The fact that the later installments exceeded the first by amounts that equaled 6 per cent. does not of itself prove that the excess was interest. In this transaction there was no element of lending or borrowing, and the excess price paid for the stock later purchased is not to be considered interest but all principal. In re Bibbey (D. C.) 9 F. (2d) 944, and cases there cited.
Nor could usury have been pleaded had the amount of the excess paid for the later purchased stocks exceeded the legal rate of interest. 27 Rawle C. L. p. 214, and authorities cited under note 11.

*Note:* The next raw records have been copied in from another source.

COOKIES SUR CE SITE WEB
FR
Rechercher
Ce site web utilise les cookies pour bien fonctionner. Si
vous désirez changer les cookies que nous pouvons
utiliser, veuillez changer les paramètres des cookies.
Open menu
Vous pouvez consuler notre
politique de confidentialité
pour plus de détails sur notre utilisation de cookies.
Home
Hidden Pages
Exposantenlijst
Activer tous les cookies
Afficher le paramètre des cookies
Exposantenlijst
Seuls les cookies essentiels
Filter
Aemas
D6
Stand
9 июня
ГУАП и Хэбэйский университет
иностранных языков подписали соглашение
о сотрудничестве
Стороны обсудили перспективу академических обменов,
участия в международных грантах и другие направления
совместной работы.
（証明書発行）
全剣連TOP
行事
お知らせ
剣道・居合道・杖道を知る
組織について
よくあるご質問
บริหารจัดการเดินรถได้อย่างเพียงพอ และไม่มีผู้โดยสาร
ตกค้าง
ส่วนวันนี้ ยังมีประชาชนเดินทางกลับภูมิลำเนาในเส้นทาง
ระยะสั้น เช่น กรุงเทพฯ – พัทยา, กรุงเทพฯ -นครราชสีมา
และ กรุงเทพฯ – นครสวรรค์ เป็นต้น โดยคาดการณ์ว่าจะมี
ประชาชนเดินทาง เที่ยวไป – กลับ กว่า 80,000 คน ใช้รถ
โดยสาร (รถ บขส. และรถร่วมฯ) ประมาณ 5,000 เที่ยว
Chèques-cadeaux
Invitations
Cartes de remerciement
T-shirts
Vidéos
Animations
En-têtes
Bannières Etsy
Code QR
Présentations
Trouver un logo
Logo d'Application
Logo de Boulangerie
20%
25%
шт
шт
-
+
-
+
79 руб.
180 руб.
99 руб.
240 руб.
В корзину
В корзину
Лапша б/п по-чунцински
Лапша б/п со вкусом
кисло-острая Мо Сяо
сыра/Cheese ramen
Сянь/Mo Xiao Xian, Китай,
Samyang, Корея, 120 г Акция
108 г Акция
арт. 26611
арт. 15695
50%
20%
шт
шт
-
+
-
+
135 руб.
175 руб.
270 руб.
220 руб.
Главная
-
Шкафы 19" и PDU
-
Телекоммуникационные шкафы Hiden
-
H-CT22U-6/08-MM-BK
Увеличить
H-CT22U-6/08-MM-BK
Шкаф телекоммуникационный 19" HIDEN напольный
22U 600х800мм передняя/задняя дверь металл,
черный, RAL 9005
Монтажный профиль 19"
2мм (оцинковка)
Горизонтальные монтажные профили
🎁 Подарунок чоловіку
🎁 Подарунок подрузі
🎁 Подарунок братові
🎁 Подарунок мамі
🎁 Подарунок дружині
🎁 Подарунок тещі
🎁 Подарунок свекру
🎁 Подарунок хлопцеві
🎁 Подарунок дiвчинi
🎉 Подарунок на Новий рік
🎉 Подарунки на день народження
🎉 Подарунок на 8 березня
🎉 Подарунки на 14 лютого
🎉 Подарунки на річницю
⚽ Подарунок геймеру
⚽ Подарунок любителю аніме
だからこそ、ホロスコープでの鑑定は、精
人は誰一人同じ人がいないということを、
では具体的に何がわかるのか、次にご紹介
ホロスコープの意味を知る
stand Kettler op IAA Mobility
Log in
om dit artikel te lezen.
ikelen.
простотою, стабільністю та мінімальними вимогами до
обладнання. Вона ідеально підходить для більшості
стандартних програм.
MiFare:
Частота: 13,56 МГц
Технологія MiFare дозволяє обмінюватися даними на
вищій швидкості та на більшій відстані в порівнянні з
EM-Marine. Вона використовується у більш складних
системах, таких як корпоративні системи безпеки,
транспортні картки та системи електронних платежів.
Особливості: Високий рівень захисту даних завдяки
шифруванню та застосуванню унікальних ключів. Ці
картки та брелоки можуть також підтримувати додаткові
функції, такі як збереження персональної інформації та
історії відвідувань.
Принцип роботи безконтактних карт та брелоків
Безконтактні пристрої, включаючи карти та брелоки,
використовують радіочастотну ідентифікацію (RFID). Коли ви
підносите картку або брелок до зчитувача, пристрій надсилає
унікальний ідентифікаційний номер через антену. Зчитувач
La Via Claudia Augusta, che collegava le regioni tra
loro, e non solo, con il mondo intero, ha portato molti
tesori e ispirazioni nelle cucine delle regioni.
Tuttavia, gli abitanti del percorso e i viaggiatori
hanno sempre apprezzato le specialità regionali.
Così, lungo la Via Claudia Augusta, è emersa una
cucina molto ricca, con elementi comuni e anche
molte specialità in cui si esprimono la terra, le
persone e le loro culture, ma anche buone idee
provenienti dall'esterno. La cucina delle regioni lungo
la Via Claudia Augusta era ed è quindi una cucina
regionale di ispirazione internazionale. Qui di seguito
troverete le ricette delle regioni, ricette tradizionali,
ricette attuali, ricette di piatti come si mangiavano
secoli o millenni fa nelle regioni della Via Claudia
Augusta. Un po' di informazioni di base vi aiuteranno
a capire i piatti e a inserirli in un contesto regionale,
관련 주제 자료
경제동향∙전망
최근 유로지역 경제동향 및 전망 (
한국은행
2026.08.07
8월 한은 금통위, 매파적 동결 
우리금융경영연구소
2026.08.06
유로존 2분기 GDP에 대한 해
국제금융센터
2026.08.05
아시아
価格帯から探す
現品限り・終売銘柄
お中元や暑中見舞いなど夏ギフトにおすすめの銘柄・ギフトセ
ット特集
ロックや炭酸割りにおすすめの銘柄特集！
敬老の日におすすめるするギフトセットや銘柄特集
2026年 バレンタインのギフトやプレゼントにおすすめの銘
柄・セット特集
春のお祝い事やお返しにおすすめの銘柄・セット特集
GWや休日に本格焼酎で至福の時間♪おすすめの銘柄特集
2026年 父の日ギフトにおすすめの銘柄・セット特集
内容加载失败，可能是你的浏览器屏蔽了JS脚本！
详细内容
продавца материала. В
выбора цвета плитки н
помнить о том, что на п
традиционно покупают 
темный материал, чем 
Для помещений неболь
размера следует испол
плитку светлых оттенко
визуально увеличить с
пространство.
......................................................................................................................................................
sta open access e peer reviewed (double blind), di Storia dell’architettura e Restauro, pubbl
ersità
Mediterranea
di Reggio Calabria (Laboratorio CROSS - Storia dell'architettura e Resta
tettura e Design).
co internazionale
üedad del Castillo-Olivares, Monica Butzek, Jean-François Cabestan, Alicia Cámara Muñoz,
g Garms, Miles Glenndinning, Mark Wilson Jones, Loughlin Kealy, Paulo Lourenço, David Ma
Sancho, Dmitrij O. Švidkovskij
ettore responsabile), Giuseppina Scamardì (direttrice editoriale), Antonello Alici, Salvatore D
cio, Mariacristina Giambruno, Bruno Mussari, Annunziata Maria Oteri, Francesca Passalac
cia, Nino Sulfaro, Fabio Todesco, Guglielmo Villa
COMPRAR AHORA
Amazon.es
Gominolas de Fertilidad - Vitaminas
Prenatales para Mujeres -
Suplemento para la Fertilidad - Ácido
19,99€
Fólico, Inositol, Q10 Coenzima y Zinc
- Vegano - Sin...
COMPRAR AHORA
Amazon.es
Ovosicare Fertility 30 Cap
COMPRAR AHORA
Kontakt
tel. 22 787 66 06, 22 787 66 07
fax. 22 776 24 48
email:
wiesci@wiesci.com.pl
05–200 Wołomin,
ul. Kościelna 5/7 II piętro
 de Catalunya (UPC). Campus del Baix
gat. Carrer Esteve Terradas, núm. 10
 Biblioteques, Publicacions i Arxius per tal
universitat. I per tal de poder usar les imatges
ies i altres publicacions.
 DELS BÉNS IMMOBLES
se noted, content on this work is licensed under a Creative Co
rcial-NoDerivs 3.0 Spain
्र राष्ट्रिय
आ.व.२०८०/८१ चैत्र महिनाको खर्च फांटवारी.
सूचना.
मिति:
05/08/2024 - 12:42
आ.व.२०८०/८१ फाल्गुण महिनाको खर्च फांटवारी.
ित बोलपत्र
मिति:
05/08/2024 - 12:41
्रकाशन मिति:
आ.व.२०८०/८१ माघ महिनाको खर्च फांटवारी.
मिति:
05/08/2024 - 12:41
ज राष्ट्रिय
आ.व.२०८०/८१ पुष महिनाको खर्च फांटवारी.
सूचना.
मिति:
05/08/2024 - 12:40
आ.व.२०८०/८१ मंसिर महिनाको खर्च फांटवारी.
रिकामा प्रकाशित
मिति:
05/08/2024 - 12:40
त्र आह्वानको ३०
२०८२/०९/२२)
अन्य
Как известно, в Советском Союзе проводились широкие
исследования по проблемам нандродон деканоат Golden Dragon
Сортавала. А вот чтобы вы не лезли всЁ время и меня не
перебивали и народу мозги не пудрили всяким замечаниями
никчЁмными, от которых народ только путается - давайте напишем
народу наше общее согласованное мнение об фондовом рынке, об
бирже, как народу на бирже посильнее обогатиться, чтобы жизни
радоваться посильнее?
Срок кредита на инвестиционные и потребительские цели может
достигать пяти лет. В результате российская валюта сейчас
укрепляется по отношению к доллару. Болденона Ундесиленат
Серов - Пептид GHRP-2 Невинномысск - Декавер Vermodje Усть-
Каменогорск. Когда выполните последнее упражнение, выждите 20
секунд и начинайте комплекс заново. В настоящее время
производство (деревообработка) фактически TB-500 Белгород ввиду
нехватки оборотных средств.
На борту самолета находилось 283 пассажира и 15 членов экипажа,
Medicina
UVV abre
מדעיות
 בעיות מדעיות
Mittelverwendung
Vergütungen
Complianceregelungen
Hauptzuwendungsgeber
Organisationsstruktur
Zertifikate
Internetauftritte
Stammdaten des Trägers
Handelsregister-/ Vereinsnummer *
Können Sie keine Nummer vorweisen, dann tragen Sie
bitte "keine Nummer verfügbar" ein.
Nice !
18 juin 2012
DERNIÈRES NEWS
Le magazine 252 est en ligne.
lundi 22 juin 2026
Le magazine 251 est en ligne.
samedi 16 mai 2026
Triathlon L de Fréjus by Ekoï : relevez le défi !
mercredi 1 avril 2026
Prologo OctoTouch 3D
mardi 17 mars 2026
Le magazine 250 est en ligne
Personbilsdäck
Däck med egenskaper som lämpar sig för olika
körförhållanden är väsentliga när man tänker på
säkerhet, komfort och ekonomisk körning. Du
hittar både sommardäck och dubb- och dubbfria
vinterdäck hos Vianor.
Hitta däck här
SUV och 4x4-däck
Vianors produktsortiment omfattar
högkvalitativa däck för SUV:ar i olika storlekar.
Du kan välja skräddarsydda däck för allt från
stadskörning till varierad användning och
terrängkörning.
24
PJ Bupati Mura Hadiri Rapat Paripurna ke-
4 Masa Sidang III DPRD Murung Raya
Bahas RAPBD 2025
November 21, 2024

It is a significant fact that while the purchasers took over control of the company on the making of the first payments it was agreed that no dividends should be paid until all the provisions of the contract were fully complied with. The record is silent as to the amount of the dividends that would have been expected in due course. The excess of the price of the later over the first stock purchased may have been fixed to care for the dividends that would otherwise have been paid.
Tax liabilities must be determined by what in fact was done. Remington Rand, Inc., v. Commissioner of Internal Revenue, 33 F.(2d) 77; United States of America v. C. W. Phellis, 257 U.S. 156, 42 S. Ct. 63, 66 L. Ed. 180.
The action of the Board of Tax Appeals is accordingly affirmed.